Inspirado em grandes rotas de peregrinação mundial, o Caminho de Belém cresce a cada edição. Segundo Sandro Cardozo, coordenador do evento, a iniciativa se consolidou como um verdadeiro marco para Guarapuava. “O Caminho de Belém foi inspirado em trilhas como o Caminho de Santiago de Compostela e o Caminho da Fé até Aparecida. Trouxemos essa experiência para Guarapuava, com Ramal 1 e Ramal 2, e iniciamos a proposta de expansão até a divisa com Prudentópolis. Com certeza, esse é um caminho que ainda dará o que falar. Foi uma enorme alegria estarmos reunidos com mais de dois mil peregrinos, um número que dobrou em relação ao ano passado, um feito histórico para o turismo religioso do município”, conta Cardozo.
A Caminhada e Sua Importância
A peregrinação teve início na nascente do Rio das Mortes e seguiu até o Santuário Diocesano Nossa Senhora de Belém, totalizando um percurso de aproximadamente 12,7 quilômetros. A participação do prefeito Denilson Baitala foi um destaque à parte, que, emocionado, comentou sobre o significado do Caminho de Belém para a comunidade local. “O Caminho de Belém é um momento de meditação, de caminhada e de fé. É uma oportunidade de a comunidade se unir para celebrar a nossa padroeira, pedindo por um mundo melhor e mais justo”, afirmou.
Além do valor espiritual, o Caminho de Belém também representa um patrimônio histórico da Diocese, simbolizando os passos de quem, há mais de 200 anos, trouxe a imagem de Nossa Senhora de Belém para a região.

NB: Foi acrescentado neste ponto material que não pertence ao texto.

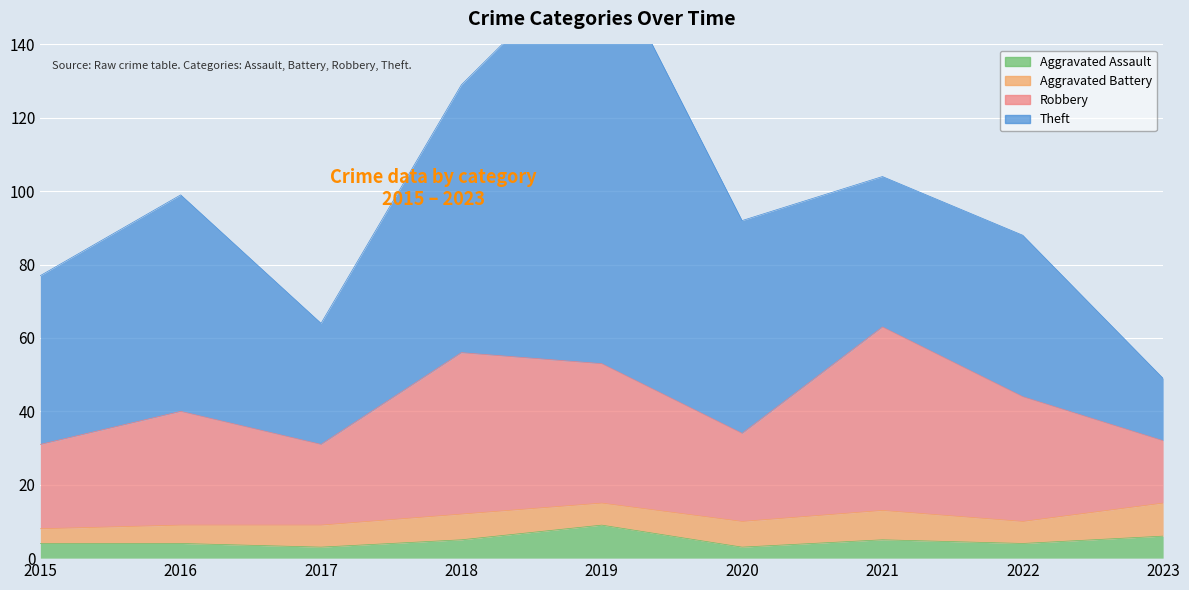

What is the sum of all Aggravated Assault values?

43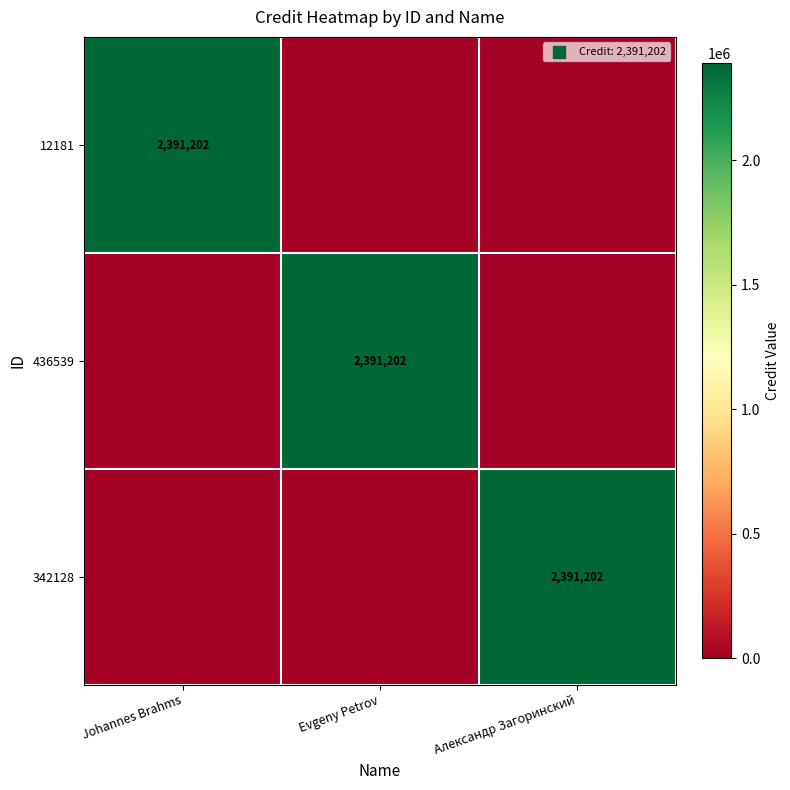

The value of 12181 at Johannes Brahms is 2391202. True or false?

True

Isso deu início a uma devoção que, até hoje, é um pilar da identidade cultural e religiosa de Guarapuava.
Atraindo Peregrinos de Longe
Conforme o padre Jean Patrik, a celebração ultrapassou as fronteiras do município, atraindo devotos de diversas localidades. “A festa, que teve início em Guarapuava, agora conta com a presença de peregrinos de várias partes do Brasil, incluindo Curitiba, Mato Grosso, São Paulo e Santa Catarina. Isso demonstra que mais pessoas estão buscando essa experiência de fé, se aproximando cada vez mais da nossa padroeira”, disse.
O padre ainda ressaltou o significado espiritual da peregrinação. “Peregrinar é uma expressão de fé que se transforma em ações e atitudes. Assim como na vida, todos nós somos peregrinos, caminhando com alegria, gratidão e convicção de que estamos no caminho certo.”

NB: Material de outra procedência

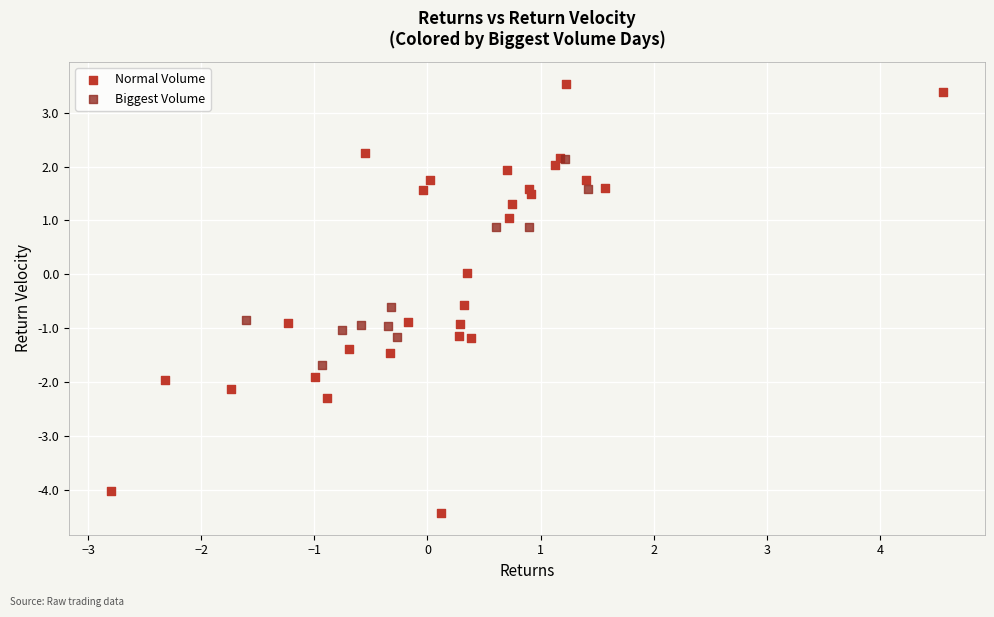

Which series has the largest Y range (max minus min)?

Normal Volume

Uma Experiência Transformadora
Mais do que um simples trajeto, o Caminho de Belém é um gesto coletivo de fé e pertencimento. Os participantes experimentaram momentos de oração, partilha e reflexão ao longo do percurso, fortalecendo laços sociais e espirituais, além de apreciarem a beleza natural da região.
Entre os peregrinos, Gilmar Cardozo, oriundo de Itá, Santa Catarina, expressou sua admiração pelo evento. “É um momento de fé, amizade e gratidão, uma bela oportunidade de agradecer em vez de apenas pedir”, afirmou. Outro participante, Leandro Barbosa, de Guarapuava, compartilhou sua motivação: “Cada caminhada é uma chance de melhorar a cada dia na fé e na vida familiar.”
A secretária de Obras, Tatiane Nezi, também fez questão de participar e, emocionada, relembrou suas quatro participações. “Esse evento é sempre especial. A cada edição, sinto que estou contribuindo para algo maior e que preciso continuar essa jornada”, contou.
Uma Nova Atração Espiritual
Em 2026, o Caminho de Belém ganhou uma nova dimensão com a instalação do maior terço suspenso do Paraná, ao longo do Ramal 1. A obra, inaugurada durante o percurso, é vista como mais uma conquista significativa para a cidade, enriquecendo a experiência dos peregrinos. Segundo Sandro Cardozo, a estrutura foi projetada para ser um espaço de pausa e contemplação, elevando ainda mais o simbolismo do evento. “O terço suspenso levou mais de dois meses para ser construído. Criar algo assim foi um desafio, pois não existia um molde pronto no Brasil”, concluiu.